Monica Kelsey, of Woodburn, Ind., founded the Safe Haven Baby Boxes organization to install depositories around her state ensuring the safety and care of newborns who otherwise stand no chance.  

As soon as the box, typically built into the exterior wall of a firehouse or hospital, is opened and a baby placed inside, a 911 alert is sent. Inside the box, the baby is protected in a climate-controlled, padded and locked container until help arrives. Motions detectors trigger a second call to 911, and paramedics arrive within minutes to take the baby to a hospital. Mothers are given an option to press a button that would ensure a third emergency call. 

Two of the boxes are already operating in Indiana -- and the 43-year-old firefighter, medic and mother of three is working to expand their use in seven states, including California, New York, Illinois and Texas.

One baby has already been saved since the first boxes were installed.

"My life was saved so that today I may save others," said Kelsey, whose mother had been raped at 17 and who faced an agonizing choice at a time when abortion was illegal.

"My whole life growing up, I just wanted to wrap my arms around her because I knew that she loved me," Kelsey said. "We have given women another choice. I’m pretty proud of that."

The first box was installed at the firehouse where Kelsey works in Woodburn on April 19, exactly 43 years to the minute after Kelsey was left at a hospital in the tiny Ohio town of Montpelier, she said. A second box is in Michigan City.

Kelsey said she first thought of the idea in 2013 while on a trip to South Africa, where she was speaking at a Capetown church with a "baby safe," a similar chamber for safeguarding abandoned newborns.

"I was so intrigued with this baby safe," Kelsey recalled. Upon returning to the U.S., she sketched a picture of what her box might look like and took it to a builder friend in Fort Wayne who "brought it to light."

"This is something that we’ve studied and made sure it’s as
safe as possible," she said.

On the outside, the safe looks somewhat similar to a library book depository -- with a written notice in English and Spanish identifying it as a designated Safe Haven Surrender Site under Indiana state law, therefore exempting mothers from any criminal prosecution.

Next to the sign is a black-and-white imprint of a baby's foot -- a powerful symbol, Kelsey says, of the organization's mission.
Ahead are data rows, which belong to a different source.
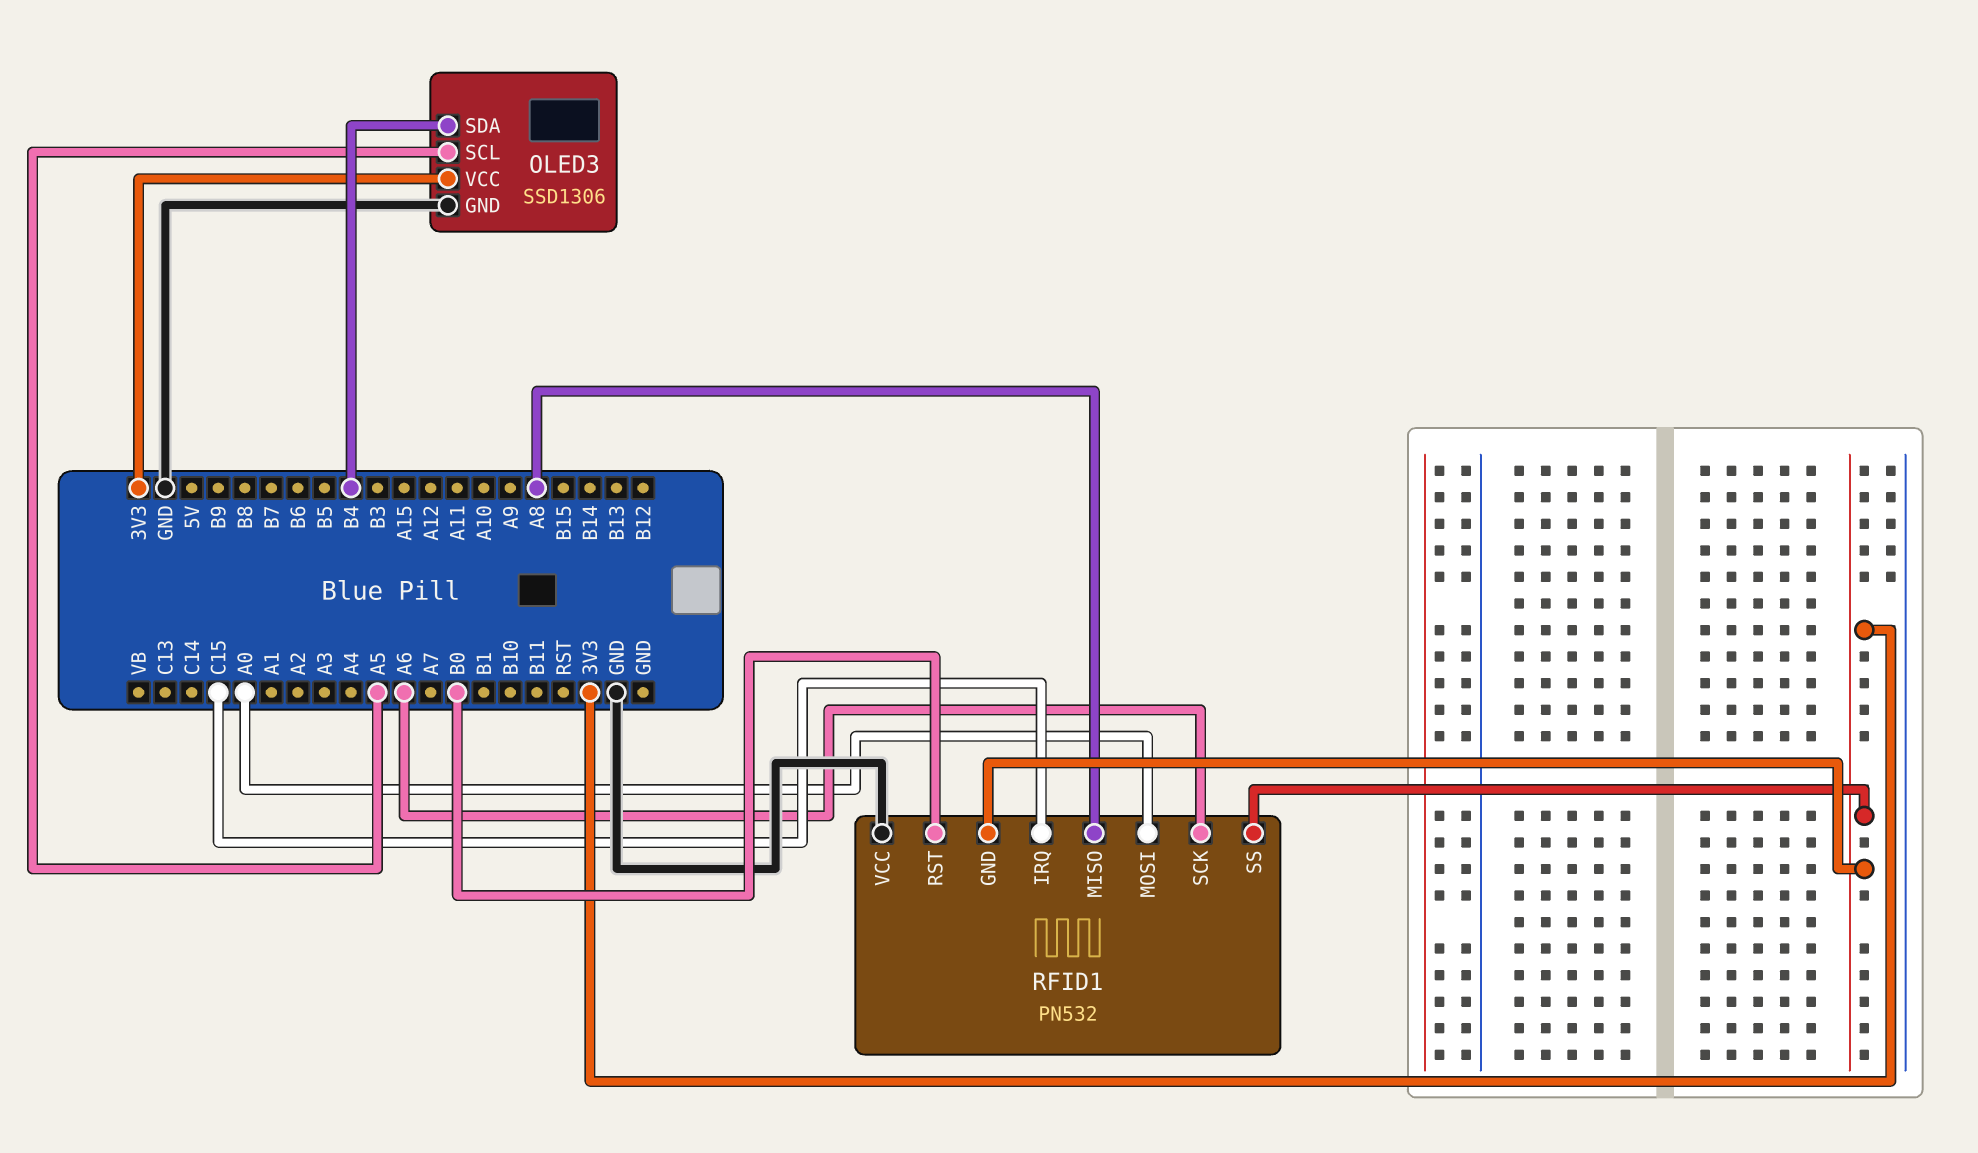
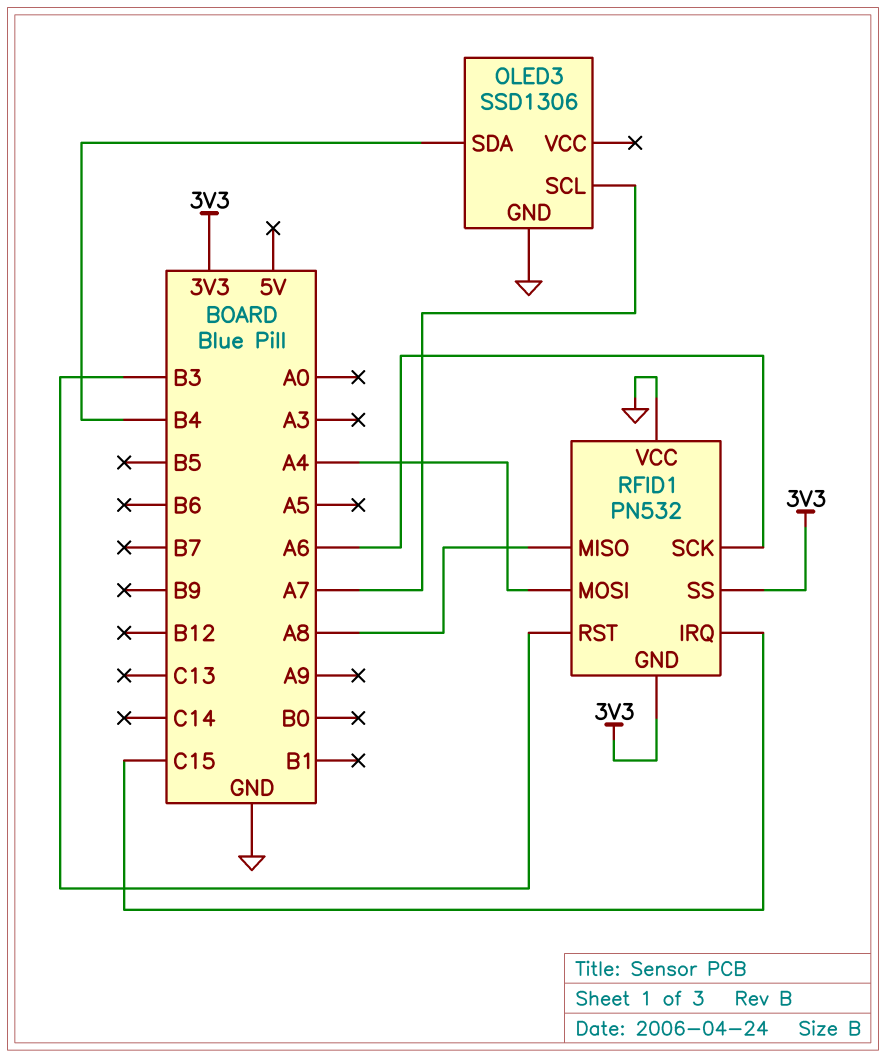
OLED3 pin SCL: A5 -> A7
OLED3 pin VCC: 3V3 -> none
RFID1 pin MOSI: A0 -> A4
RFID1 pin RST: B0 -> B3

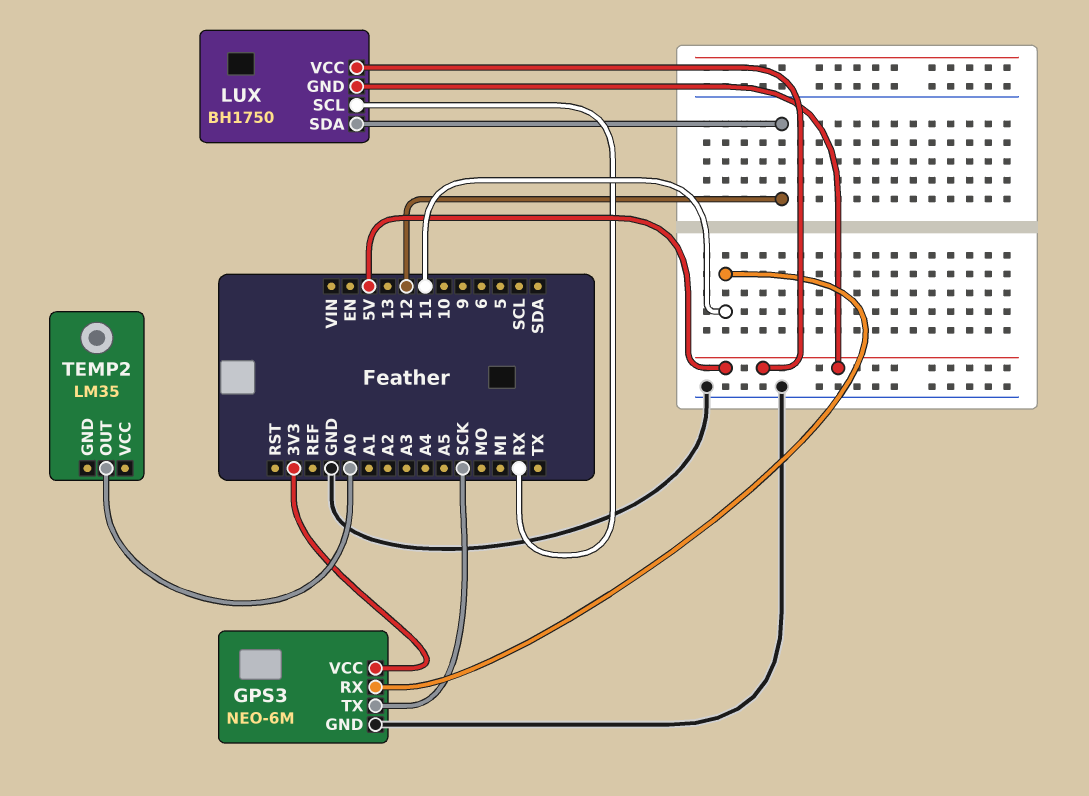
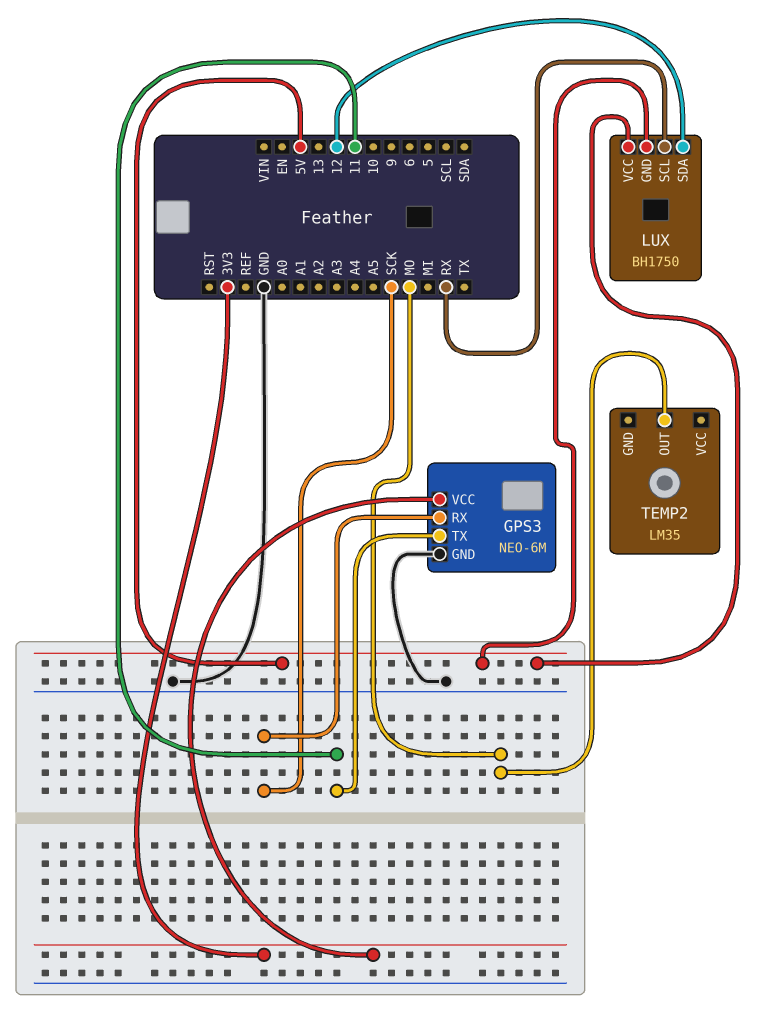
GPS3 pin RX: 11 -> SCK
GPS3 pin TX: SCK -> 11
TEMP2 pin OUT: A0 -> MO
The footprint is that of Amelia Grace Hope, whose infant body was found in Eagle Creek Woods in Indianapolis on Dec. 28, 2014. The unidentified girl, wrapped in a sweatshirt, was born a healthy 8 pounds, 6 ounces, according to the coroner, who ruled the infant died from animal bites to her arms and legs.

"We are giving her dignity in death because her parents didn’t give her dignity in life," said Kelsey. "She will forever be known as the defender of the Safe Haven Law."

To Kelsey, her life has come "full circle" in the work she's dedicated to abandoned babies.

She said she found her biological mother seven years ago, when she was 36, and learned she was the victim of a brutal rape and never had more children.

"She had sought an illegal abortion but then changed her mind," Kelsey said.

The woman died a few years ago, at age 57, and Kelsey was with her in a hospital when she passed. 

"She was with me when I took my first breath and I was there when she took her last," she said.